Editor's Postscript
Always the skeptic, we decided to test the model and the nomogram with a project
of our own devising, albeit with the memories of a particular past project in
mind. Thus, we contemplated a project that we concluded from Figure 1 was in Class 2.
The team we had put together was new, had not worked together before, and had only moderate experience, though collectively their training seemed to cover the necessary technological territory. We posited them at a 4, and we planned to run the project ourselves so the process should be at least at level 8. However, when we ran these numbers through the nomogram, we came up with a probability of success of only 43%. That was not very encouraging. Was that reasonable or had we made some fundamental error using the nomogram?
We put the question to Joe. He responded:
"The result does not surprise me. A team with less than average strength working on an above-average difficulty project will struggle. The high process component score helps, but not enough. But note that using the nomogram, if you keep your process component at 8 and improve the team a bit, from a 4 to a 5, you now have a 50% chance of success.
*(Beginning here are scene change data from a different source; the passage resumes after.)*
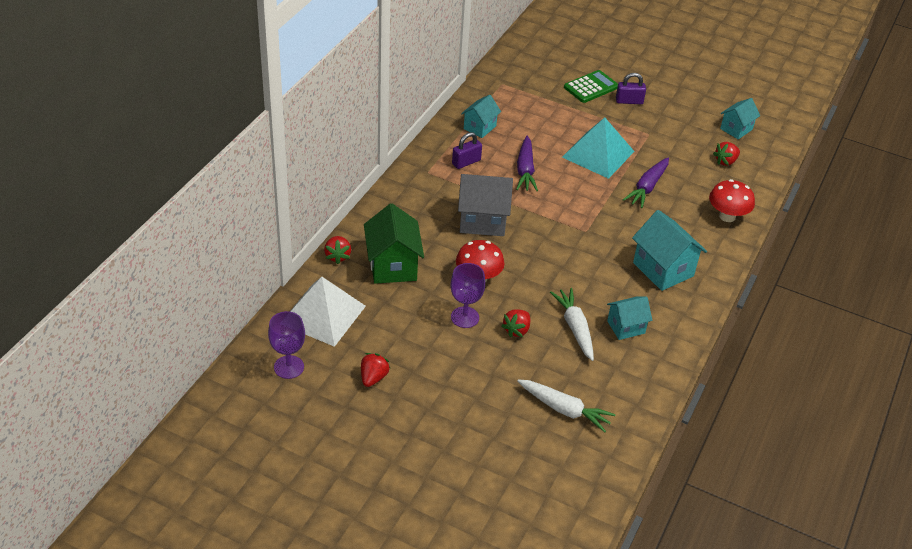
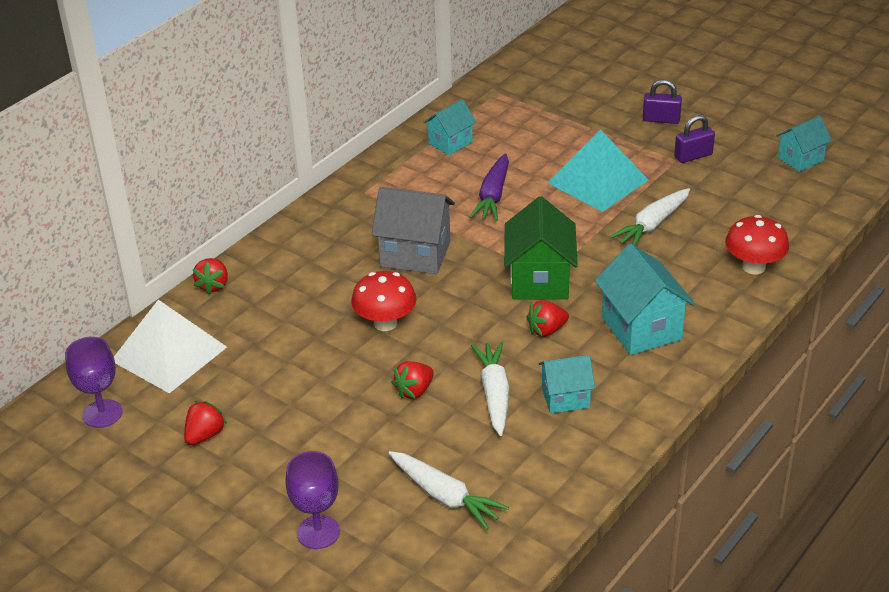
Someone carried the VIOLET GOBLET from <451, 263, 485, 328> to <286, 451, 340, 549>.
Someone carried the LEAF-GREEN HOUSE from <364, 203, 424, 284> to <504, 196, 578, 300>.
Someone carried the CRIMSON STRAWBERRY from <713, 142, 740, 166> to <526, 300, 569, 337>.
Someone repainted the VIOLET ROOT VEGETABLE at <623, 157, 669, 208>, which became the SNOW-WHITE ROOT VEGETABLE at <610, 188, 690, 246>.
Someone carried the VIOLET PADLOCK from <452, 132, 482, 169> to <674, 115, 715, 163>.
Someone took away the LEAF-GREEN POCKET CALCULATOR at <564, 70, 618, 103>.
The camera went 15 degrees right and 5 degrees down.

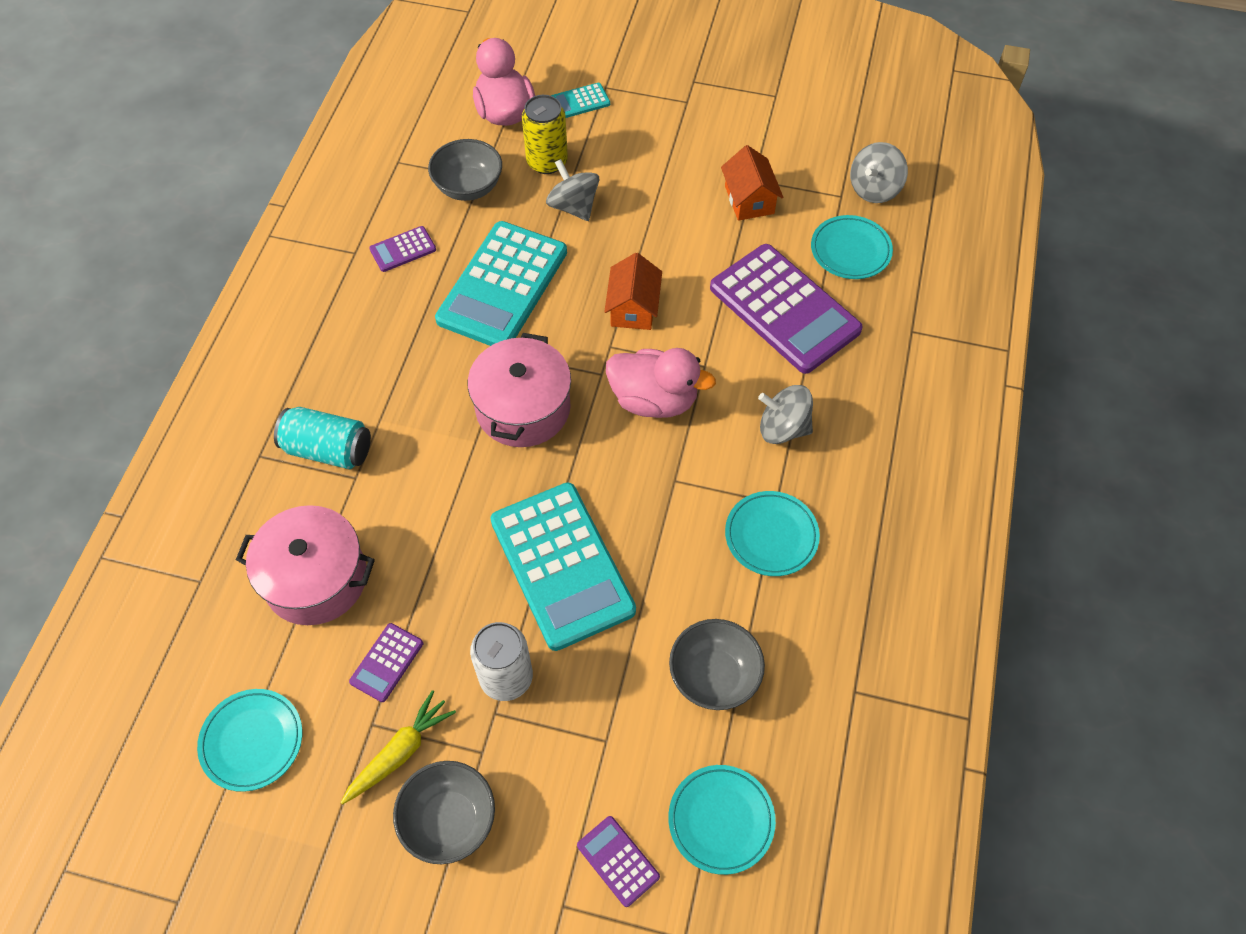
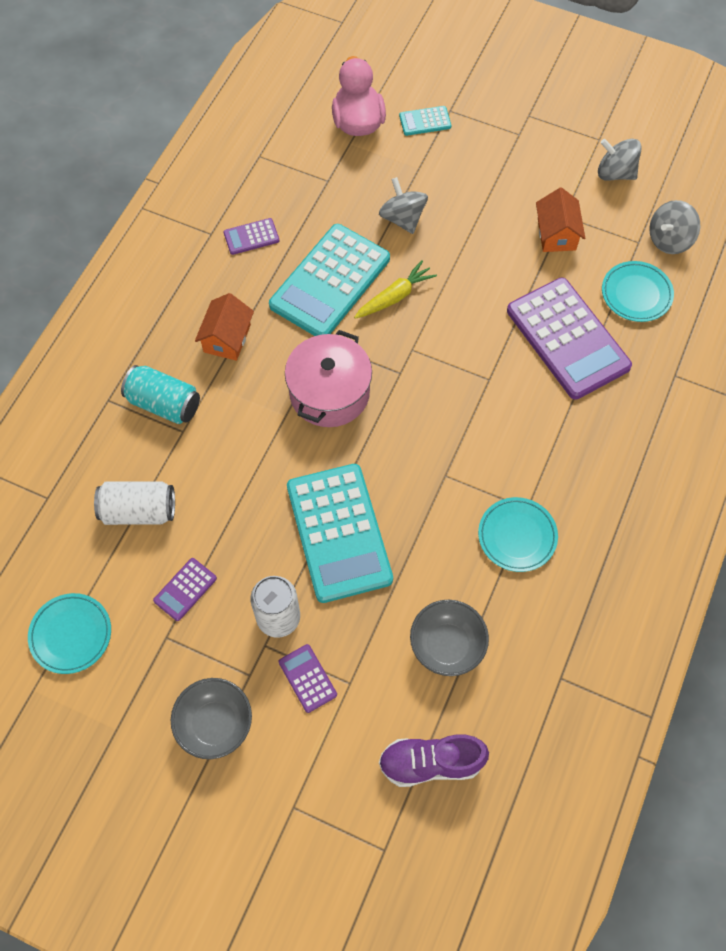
Someone swapped the PINK POT at <236, 505, 375, 625> for the SNOW-WHITE TIN at <94, 481, 175, 525>.
Someone carried the BRIGHT ORANGE HOUSE from <604, 253, 662, 330> to <195, 293, 254, 361>.
Someone carried the VIOLET POCKET CALCULATOR from <577, 816, 660, 907> to <279, 644, 337, 713>.
Someone carried the BRIGHT YELLOW ROOT VEGETABLE from <340, 690, 456, 805> to <354, 261, 437, 319>.
Someone swapped the AQUA DINNER PLATE at <668, 765, 776, 875> for the VIOLET SHOE at <379, 734, 489, 787>.
Someone carried the ASH-GREY SPINNING TOP from <758, 385, 813, 444> to <598, 139, 642, 181>.
Someone took away the ASH-GREY BOWL at <428, 139, 502, 201>.
Someone took away the BRIGHT YELLOW TIN at <522, 95, 568, 174>.
Someone took away the PINK DUCK at <606, 348, 716, 418>.
The camera went 10 degrees right and 5 degrees up.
That's much better you now have a fighting chance."
Joe's answer pleased us for two reasons. Firstly, we had used the tool correctly. But secondly and more importantly, the unexpected answer caused us to see what we could do to improve our chances. We looked first at team strength, because for Class 2 that gives us more leverage than process. Holding everything else constant, we found that by slightly increasing the team strength, i.e. from a 4 to a 5, we improved our probability of success by 7%.
In practice that demonstration would have been a great way to convince management to give us a budget for training, or otherwise, give us access to a couple of more experienced people to back up our team strength.